START Records to use

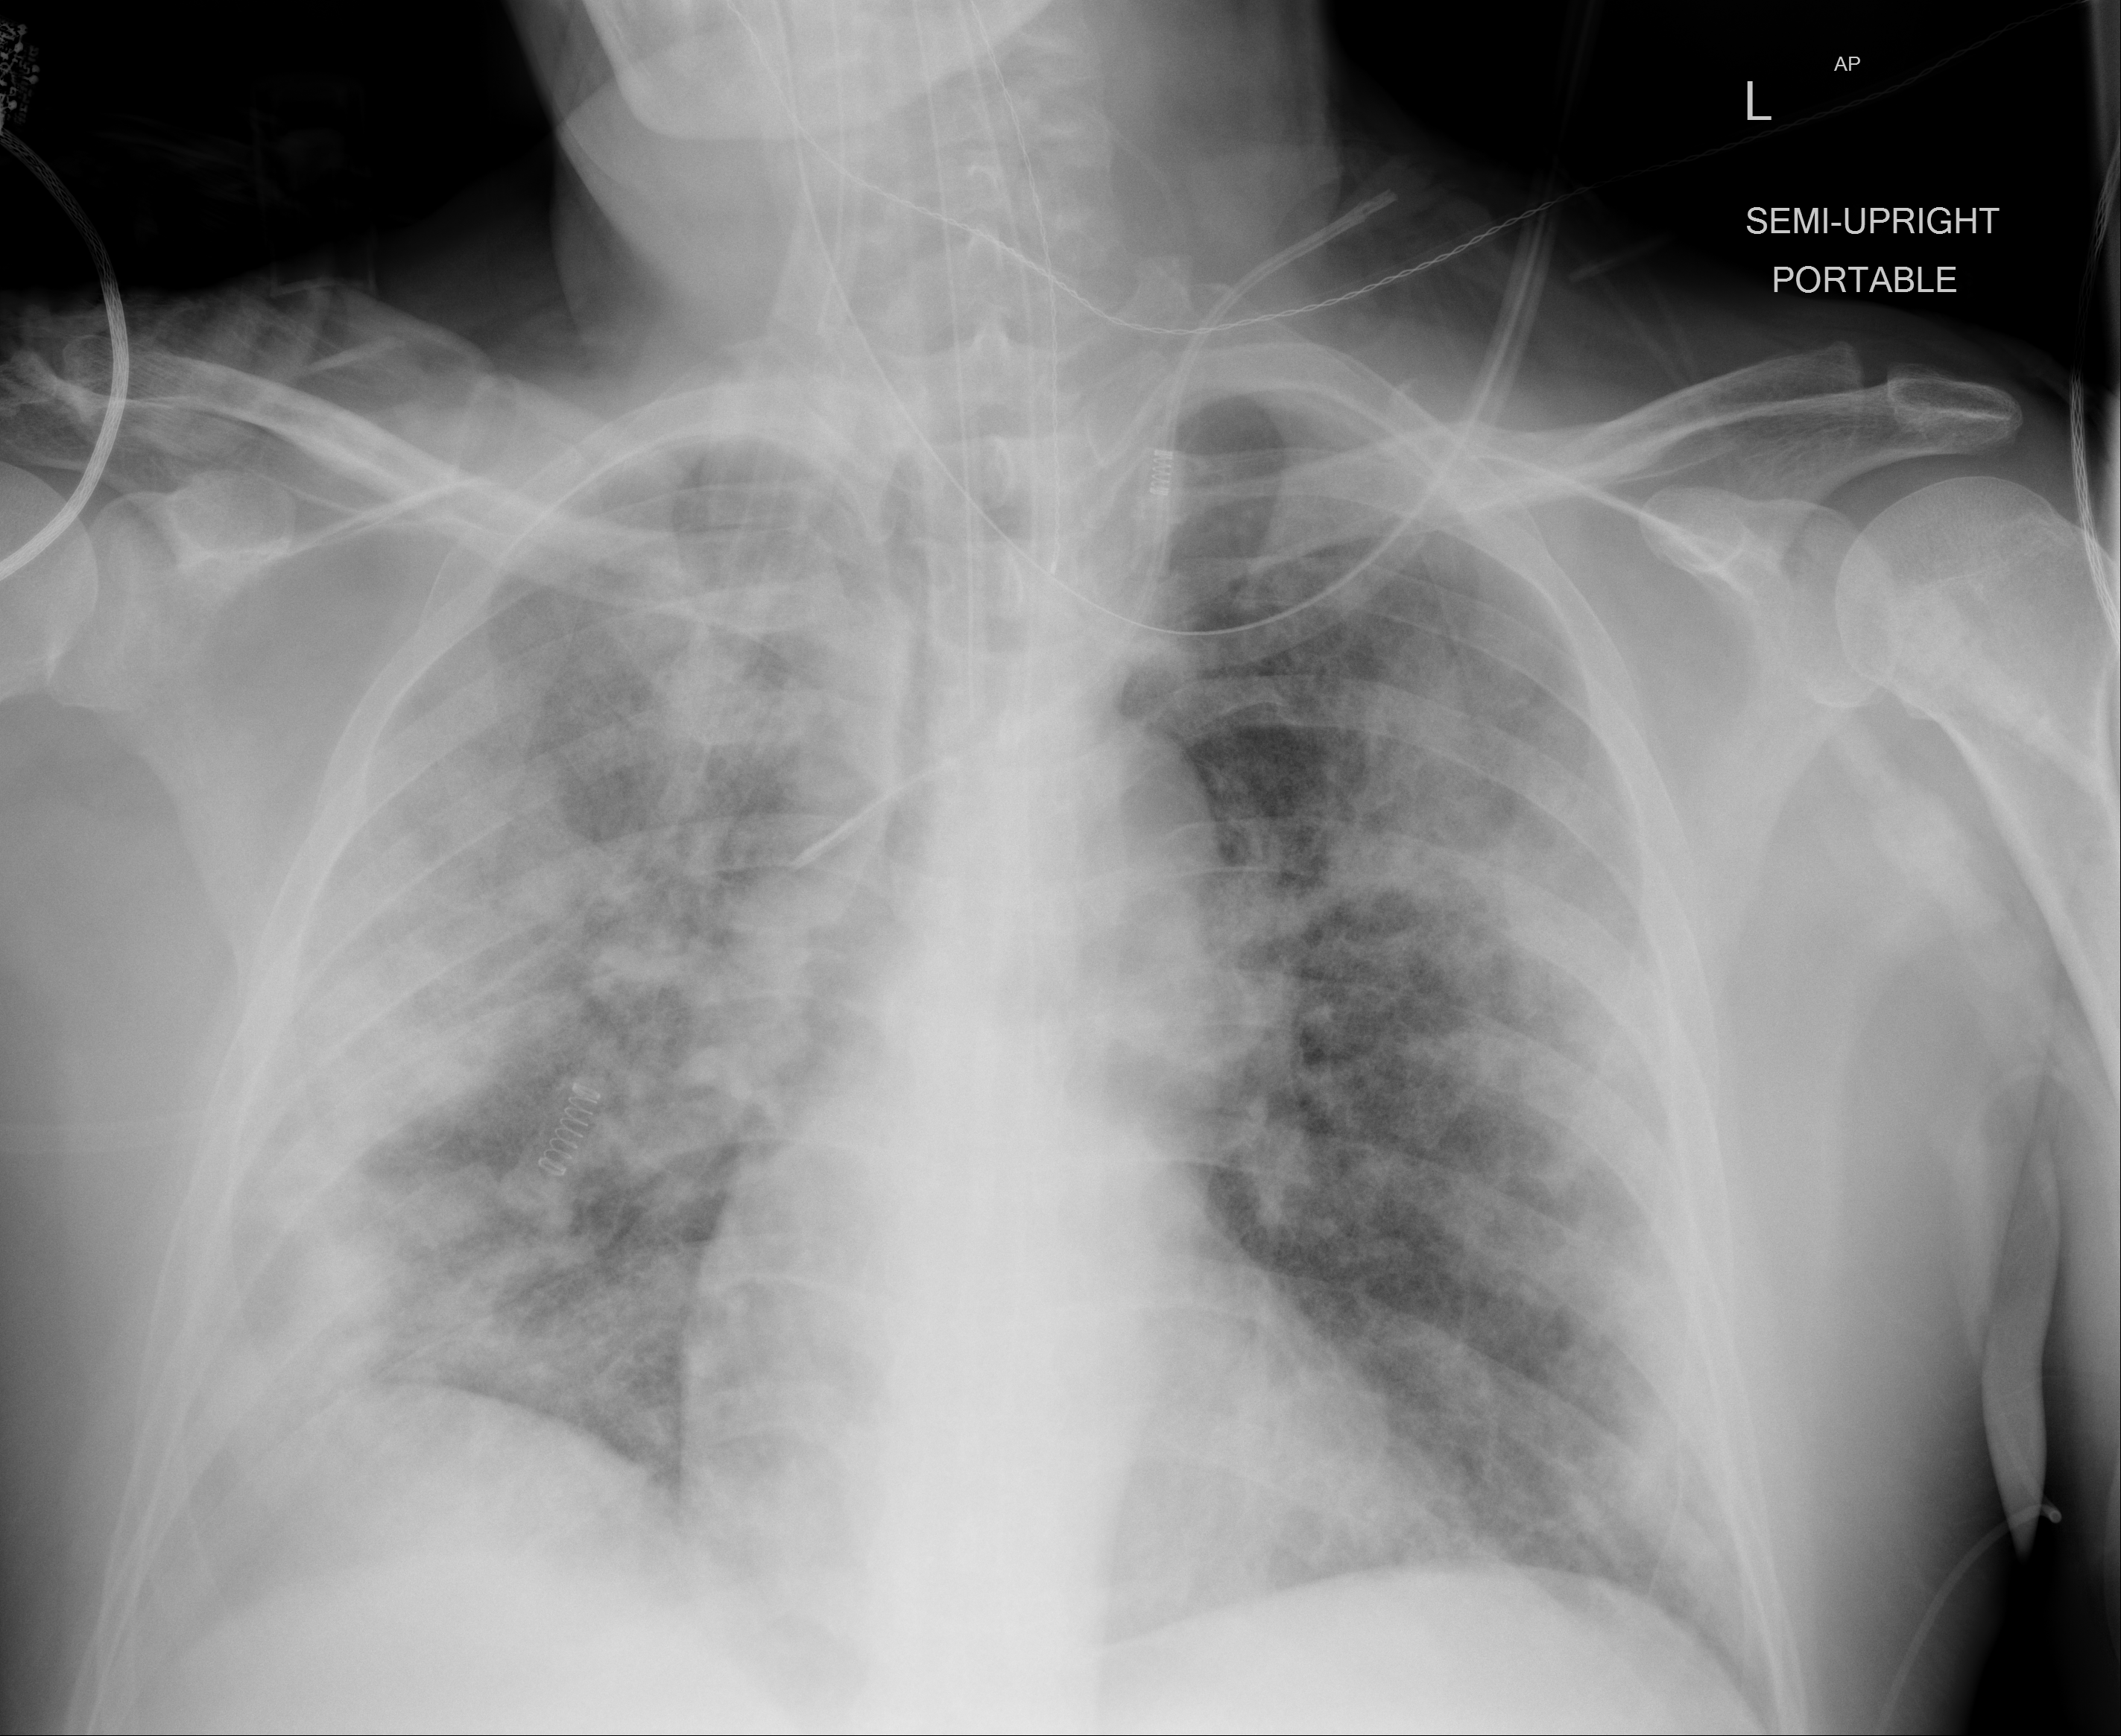
Chest X-ray, AP projection. Male patient, age 57 years; imaged 11 days after the COVID-19 diagnosis.
Radiologist key findings (as recorded): Multiple predominately peripheral infiltrates are seen throughout both lungs, somewhat more extensive in the right lung compared to the left.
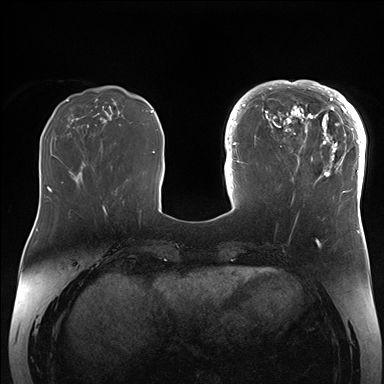
Breast MRI (dynamic contrast-enhanced), one axial slice. Slice 56 of 176 in the series (ordered by position). Dynamic contrast-enhanced series, time point 2 of 7 at this slice position (early post-contrast). 1.5 T. TE 1.5 ms, TR 4.1 ms. 1.1 mm slice thickness. 384 × 384 image matrix. Female patient.
Outlined on this slice (semi-automatically segmented with operator editing):
- enhancing-tissue mask used for the functional tumour volume (all voxels passing the contrast-enhancement thresholds inside the analysis volume; usually the tumour): bounding box <265,84,364,206> (left, top, right, bottom; pixels)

END Records to use

§ What you are asked to do: Print the entries above exactly, leaving pictures out.

§ Answer to this task:
Chest X-ray, AP projection. Male patient, age 57 years; imaged 11 days after the COVID-19 diagnosis.
Radiologist key findings (as recorded): Multiple predominately peripheral infiltrates are seen throughout both lungs, somewhat more extensive in the right lung compared to the left.
Breast MRI (dynamic contrast-enhanced), one axial slice. Slice 56 of 176 in the series (ordered by position). Dynamic contrast-enhanced series, time point 2 of 7 at this slice position (early post-contrast). 1.5 T. TE 1.5 ms, TR 4.1 ms. 1.1 mm slice thickness. 384 × 384 image matrix. Female patient.
Outlined on this slice (semi-automatically segmented with operator editing):
- enhancing-tissue mask used for the functional tumour volume (all voxels passing the contrast-enhancement thresholds inside the analysis volume; usually the tumour): bounding box <265,84,364,206> (left, top, right, bottom; pixels)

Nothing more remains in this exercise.